Today is Bring a Friend Sunday, and so to you folks who have come as friends:  Welcome.  We are so pleased that you are here. We hope you feel the hospitality of our congregation. You are welcome here anytime. There is so much I would have you know about our life together in this place, so much that can only be ex­perienced over time:  that our life is rich and full; that we laugh often; that we cry together; that we seek to discern God’s purpose for our living – as individuals and as a community; that we understand that life is not about ourselves alone, but that we are called to make the world a better place; that there is not “us” and “them” in the world; there is only “we.”  We gather here week by week by week because our lives are richer when we do this.

If I could say to you only one thing this morning, it would be this:  you are loved, loved more than you will ever know, loved not because you are perfect, but because God made you. You are not alone – we are here with one another to share the road, and God’s Spirit companions the journey.  We believe – we know – the journey is worth it.

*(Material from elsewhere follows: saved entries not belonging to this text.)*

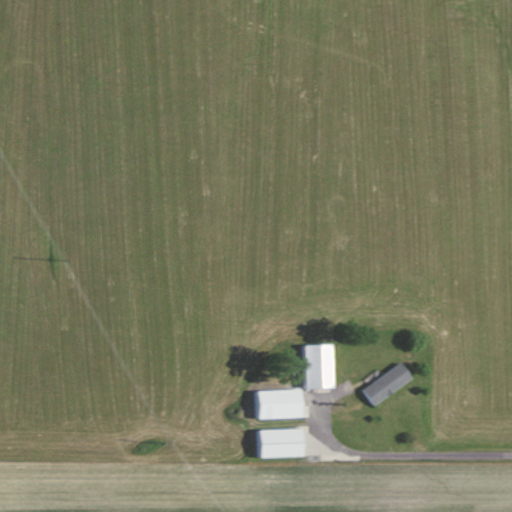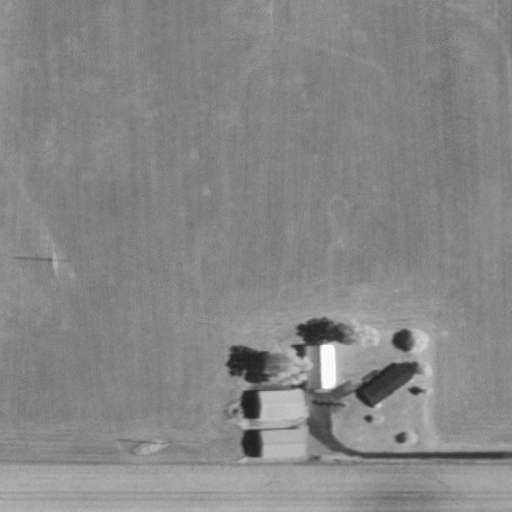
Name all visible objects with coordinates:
building: (312, 367)
building: (382, 384)
building: (271, 405)
building: (272, 443)
road: (395, 454)
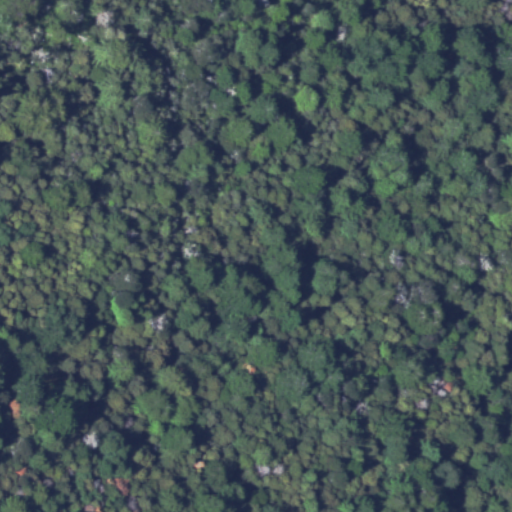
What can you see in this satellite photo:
road: (472, 484)
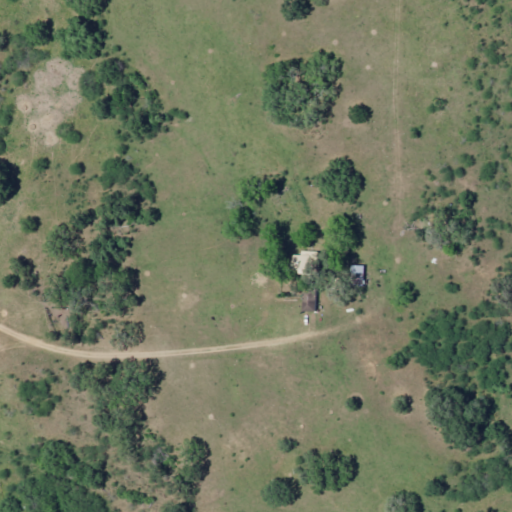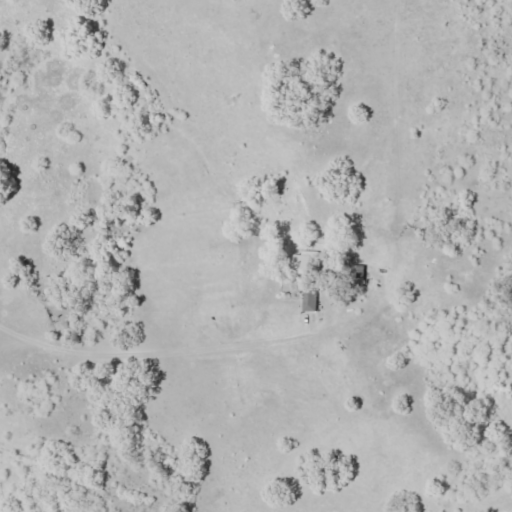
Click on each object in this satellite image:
road: (261, 343)
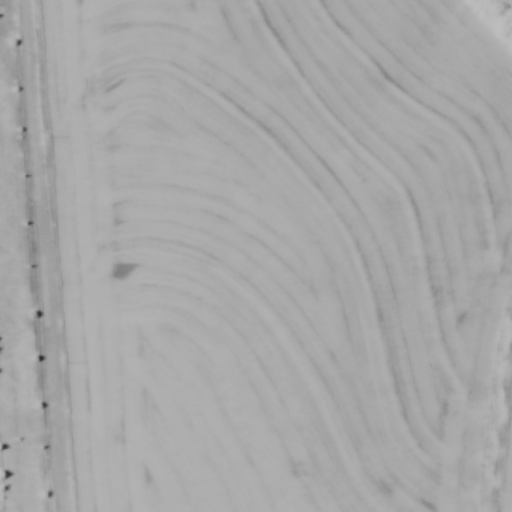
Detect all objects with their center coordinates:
road: (42, 255)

French theologian Teilhard de Chardin reminds us:  “You are not a human being in search of a spiritual experience. You are a spiritual being immersed in a human experience.”  We come here and make our appeal to God in the same words of the desert fathers and mothers so many centuries ago: “God, make us truly alive.”  If spiritual formation is grounded in practices, ways of life, things that we do with and for each other to make and keep life human, then we are invited to practise being fully present to one another and to God, placing ourselves in the presence of awe and joy and mystery. And when life is challenging and difficult, more than we might ever have though­t possible, there is a community, a people, to journey with us, a faith to hold us together. People in the church know this; know our need of one another to make the journey together.”

Enjoy this day, for it is God’s gift to us.
Honour the questions; live into their answers.
Be glad for this time together,
for you are welcome here.
Open your eyes to the wonder of this time, this place, these people, God’s world.
And may our journey be blessed with sturdy companions and a love to fill and heal the universe.  Amen.